**Your task**
Reproduce every line of the listing below word for word, omitting the pictures.

**Listing drawn from a dataset**
=======
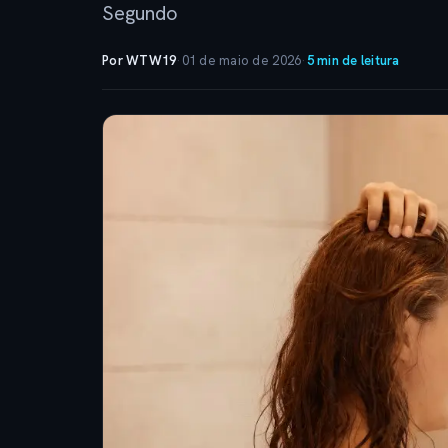
Segundo
Por WTW19
·
01 de maio de 2026
·
5 min de leitura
=======
**Solution to the exercise**
Segundo
Por WTW19
·
01 de maio de 2026
·
5 min de leitura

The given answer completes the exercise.